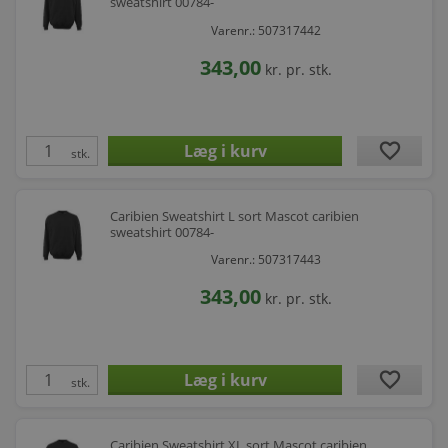
sweatshirt 00784-
Varenr.: 507317442
343,00
kr.
pr. stk.
favorite
stk.
Caribien Sweatshirt L sort Mascot caribien
sweatshirt 00784-
Varenr.: 507317443
343,00
kr.
pr. stk.
favorite
stk.
Caribien Sweatshirt XL sort Mascot caribien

EXERCISE PROMPT: Check each line of the entries above, and show every one holding the word "caribien".

RESPONSE:
Caribien Sweatshirt L sort Mascot caribien
Caribien Sweatshirt XL sort Mascot caribien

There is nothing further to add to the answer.